Así que, en vez de aprovechar su huida, dio media vuelta y se dirigió a la zona más poblada de la isla. Encontraría a Citra y le contaría que Goddard tenía un plan secreto. Después del proceso, ella lo ayudaría a salir de la isla, delante de las narices de Curie, si era preciso, aunque sospechaba que la Gran Dama de la Muerte no lo entregaría a los verdugos mayores como Goddard había planeado hacer. Por supuesto, también podría expulsarlo de una patada de su avión en marcha, pero mejor eso que enfrentarse a la Guadaña. Al alba, la segadora Anastasia yacía despierta en una lujosa cama que debería haberle proporcionado una buena noche de sueño, pero, como la segadora Rand, ni toda la comodidad del mundo la habría ayudado a dormir. Ella era la que había solicitado aquel proceso, lo que significaba que tendría que comparecer ante los verdugos mayores del Consejo Mundial y defender su caso.
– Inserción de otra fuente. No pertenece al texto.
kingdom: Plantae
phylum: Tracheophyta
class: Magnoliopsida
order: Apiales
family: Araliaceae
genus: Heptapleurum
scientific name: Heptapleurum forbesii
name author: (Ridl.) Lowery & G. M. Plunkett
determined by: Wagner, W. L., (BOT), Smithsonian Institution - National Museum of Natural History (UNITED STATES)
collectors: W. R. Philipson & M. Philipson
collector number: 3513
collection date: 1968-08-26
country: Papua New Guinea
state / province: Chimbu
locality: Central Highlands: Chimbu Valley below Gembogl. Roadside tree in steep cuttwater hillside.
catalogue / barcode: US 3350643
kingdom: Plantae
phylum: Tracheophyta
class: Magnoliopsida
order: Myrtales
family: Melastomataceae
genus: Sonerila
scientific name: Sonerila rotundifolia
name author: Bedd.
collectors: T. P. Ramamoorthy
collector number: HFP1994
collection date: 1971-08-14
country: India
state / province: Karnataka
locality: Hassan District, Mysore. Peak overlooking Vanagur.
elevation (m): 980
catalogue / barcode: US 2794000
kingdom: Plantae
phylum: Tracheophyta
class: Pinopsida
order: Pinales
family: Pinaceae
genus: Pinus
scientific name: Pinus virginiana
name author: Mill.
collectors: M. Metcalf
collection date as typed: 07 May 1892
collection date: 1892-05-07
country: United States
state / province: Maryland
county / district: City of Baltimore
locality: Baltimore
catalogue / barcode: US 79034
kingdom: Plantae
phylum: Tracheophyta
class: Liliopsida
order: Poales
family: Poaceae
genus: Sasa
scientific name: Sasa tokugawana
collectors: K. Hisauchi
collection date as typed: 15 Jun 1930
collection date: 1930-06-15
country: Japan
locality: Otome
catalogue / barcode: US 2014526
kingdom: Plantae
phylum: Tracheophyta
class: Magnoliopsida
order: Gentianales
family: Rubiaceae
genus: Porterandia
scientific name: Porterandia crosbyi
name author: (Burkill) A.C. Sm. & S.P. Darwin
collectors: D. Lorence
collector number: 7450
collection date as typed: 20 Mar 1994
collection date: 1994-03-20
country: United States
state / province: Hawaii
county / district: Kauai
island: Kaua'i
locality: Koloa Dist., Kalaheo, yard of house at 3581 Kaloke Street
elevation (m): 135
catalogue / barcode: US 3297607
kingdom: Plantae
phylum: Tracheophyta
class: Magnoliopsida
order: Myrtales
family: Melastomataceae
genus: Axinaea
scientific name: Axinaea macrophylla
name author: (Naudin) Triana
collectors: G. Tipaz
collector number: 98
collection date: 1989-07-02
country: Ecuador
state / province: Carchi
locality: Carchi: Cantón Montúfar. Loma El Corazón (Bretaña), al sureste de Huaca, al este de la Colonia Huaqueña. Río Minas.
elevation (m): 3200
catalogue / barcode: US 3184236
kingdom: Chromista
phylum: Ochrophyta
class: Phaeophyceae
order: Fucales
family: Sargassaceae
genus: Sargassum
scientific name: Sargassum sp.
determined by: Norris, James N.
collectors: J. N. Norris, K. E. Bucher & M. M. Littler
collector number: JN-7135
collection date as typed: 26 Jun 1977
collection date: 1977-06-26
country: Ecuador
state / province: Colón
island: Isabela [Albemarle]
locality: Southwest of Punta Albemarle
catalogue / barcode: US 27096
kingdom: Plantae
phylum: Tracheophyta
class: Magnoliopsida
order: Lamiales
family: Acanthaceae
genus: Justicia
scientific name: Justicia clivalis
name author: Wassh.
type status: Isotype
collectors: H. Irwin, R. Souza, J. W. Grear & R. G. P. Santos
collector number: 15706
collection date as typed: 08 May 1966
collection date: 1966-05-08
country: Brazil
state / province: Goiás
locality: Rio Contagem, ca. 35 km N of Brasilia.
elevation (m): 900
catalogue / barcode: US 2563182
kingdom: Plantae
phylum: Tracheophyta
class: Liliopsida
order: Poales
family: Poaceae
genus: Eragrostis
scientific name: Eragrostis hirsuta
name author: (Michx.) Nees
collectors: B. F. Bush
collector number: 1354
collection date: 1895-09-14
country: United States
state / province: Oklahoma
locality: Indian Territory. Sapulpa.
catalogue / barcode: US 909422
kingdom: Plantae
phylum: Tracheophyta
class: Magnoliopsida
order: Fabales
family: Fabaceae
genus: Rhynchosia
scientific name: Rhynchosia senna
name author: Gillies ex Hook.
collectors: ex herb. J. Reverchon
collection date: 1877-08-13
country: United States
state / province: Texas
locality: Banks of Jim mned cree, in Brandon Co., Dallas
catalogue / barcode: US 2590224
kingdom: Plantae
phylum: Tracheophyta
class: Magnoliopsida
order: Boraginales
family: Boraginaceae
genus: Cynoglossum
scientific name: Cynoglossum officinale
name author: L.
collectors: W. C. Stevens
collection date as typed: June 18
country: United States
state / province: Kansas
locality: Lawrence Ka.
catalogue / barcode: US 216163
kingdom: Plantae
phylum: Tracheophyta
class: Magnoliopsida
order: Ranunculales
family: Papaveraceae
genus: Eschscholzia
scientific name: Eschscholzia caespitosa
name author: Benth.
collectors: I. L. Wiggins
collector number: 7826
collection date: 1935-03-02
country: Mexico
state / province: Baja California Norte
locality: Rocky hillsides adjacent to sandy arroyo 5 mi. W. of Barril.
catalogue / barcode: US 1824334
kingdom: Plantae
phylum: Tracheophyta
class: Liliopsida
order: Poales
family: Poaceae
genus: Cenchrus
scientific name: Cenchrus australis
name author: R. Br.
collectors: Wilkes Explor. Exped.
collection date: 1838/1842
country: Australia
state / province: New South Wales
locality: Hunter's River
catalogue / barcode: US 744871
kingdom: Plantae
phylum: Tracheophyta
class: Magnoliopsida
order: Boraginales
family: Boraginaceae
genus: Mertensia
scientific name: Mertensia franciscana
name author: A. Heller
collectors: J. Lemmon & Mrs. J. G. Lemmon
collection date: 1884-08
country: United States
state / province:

El segador Cervantes y Marie la habían entrenado bien. A pesar de que Anastasia no era una oradora, sí que podía resultar convincente por su pasión y su lógica. Si conseguía salirse con la suya, pasaría a la historia como la segadora que evitó el regreso de Goddard.
«No debemos subestimar la importancia de eso», le había dicho Marie, por si la presión no fuera ya suficiente.
Al otro lado de su ventana submarina, un hipnótico banco de pececitos plateados nadaba a toda velocidad de un lado a otro, como una cortina en movimiento. Cogió la tablet de control para ver si podía aportar una nota de color a la escena ahora que había salido el sol, pero descubrió que se había quedado bloqueada. Otro fallo. No sólo eso, sino que se percató de que los pobres peces se habían que dado atrapados en un patrón perpetuo, condenados a realizar los mismos movimientos en zigzag, al menos hasta que arreglaran el fallo.
Pero no lo arreglarían.
Los problemas técnicos no hacían más que empeorar…
En la planta de procesamiento de la isla, el sistema de presión aumentaba y los técnicos no lograban averiguar la razón.
Bajo el nivel del mar, los enormes propulsores que evitaban que la isla se alejara flotando no dejaban de fallar, lo que hacía que la isla rotara lentamente y obligaba a los aviones que llegaban a abortar sus aterrizajes.
Y en el centro de comunicaciones, la conexión por satélite al continente empezaba a ser intermitente e interrumpía las conversaciones y las emisiones, para fastidio de la población de la isla.
En Perdura siempre habían tenido problemas con la tecnología. Lo más habitual era que se tratase de ligeras molestias que hacían que los segadores echaran de menos la participación del Nimbo. Por lo tanto, Perdura y los miembros de su población permanente eran frecuente objeto de burlas dentro de la comunidad de la Guadaña.
El aumento de las averías y de los problemas que no llegaban a averías había aumentado en los últimos tres meses, pero, como una langosta que se cuece en una olla de agua cada vez más caliente, la gente no terminaba de comprender la seriedad de la situación.